Modulation of drug effects by regional sympathetic denervation and supersensitivity.
BACKGROUND Regional sympathetic denervation, such as that produced by a myocardial infarction, causes electrophysiological heterogeneity in the ventricles. The purpose of this study was to test the hypothesis that such denervation could cause drugs to exert heterogeneous myocardial effects.
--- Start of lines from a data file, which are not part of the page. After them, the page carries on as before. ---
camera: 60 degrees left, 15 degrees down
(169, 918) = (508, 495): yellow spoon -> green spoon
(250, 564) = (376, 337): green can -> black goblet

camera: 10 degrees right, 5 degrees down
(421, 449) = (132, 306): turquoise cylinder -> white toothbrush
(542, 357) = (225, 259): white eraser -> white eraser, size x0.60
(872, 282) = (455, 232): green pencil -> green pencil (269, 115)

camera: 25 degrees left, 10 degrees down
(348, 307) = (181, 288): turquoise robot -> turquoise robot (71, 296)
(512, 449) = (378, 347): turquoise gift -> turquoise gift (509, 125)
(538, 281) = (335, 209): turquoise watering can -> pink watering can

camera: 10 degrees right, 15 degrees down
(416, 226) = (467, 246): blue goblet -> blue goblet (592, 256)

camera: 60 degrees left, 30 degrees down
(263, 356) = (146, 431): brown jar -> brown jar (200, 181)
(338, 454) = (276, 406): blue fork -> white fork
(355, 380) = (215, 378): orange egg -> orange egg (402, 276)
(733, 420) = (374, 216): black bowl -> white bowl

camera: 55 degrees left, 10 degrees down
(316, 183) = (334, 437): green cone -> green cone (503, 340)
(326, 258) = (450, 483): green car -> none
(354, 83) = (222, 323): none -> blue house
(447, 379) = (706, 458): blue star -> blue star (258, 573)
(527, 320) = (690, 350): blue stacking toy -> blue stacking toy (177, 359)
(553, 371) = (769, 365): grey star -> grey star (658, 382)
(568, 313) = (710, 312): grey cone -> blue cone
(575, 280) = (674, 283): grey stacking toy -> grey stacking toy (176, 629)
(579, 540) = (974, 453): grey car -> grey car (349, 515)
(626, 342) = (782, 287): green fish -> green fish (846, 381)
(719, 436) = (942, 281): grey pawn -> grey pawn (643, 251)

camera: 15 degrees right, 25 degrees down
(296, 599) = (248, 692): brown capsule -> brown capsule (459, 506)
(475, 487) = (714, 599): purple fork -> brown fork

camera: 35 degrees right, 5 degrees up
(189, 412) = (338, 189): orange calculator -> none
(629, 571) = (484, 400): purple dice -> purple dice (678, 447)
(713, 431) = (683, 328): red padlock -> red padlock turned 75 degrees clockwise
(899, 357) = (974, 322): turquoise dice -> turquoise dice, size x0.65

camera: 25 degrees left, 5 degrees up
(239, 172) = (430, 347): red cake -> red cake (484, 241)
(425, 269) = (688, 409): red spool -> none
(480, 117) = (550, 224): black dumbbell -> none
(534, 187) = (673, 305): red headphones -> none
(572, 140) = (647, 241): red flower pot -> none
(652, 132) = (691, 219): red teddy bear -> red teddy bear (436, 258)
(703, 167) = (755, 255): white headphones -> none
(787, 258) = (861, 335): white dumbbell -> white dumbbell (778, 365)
METHODS AND RESULTS Sympathetic stimulation increases the amplitude of cesium chloride-induced early afterdepolarizations (EADs). The amplitude of these induced EADs was used to determine whether drug responses were different in innervated versus denervated areas of the heart. A canine model of sympathetic denervation was created at the cardiac apex by either transmural myocardial infarction (n = 19) or phenol application (n = 11). Cesium chloride (84 mg/kg) was infused while monophasic action potential recordings were simultaneously obtained from the base and apex of the left ventricle using an epicardial contact electrode. We found that control (innervated) dogs (n = 17) showed no difference in the EAD amplitude recorded from the apex compared with the base. In dogs with apical sympathetic denervation, the EAD amplitude was greater at the innervated base during ansae subclaviae stimulation than at the denervated apex (25.8 +/- 6.6% at base versus 18.8 +/- 6.7% at apex, p less than 0.001). However, during norepinephrine infusion, the EADs recorded from the denervated apex were greater than those recorded from the innervated base (23.3 +/- 7.6% at apex versus 20.6 +/- 6.0% at base, p less than 0.02) due to denervation supersensitivity.
CONCLUSIONS These data show that regional myocardial denervation creates autonomic and electrophysiological heterogeneity and the substrate for heterogeneous drug actions. This drug-induced electrophysiological heterogeneity may be another mechanism for proarrhythmia.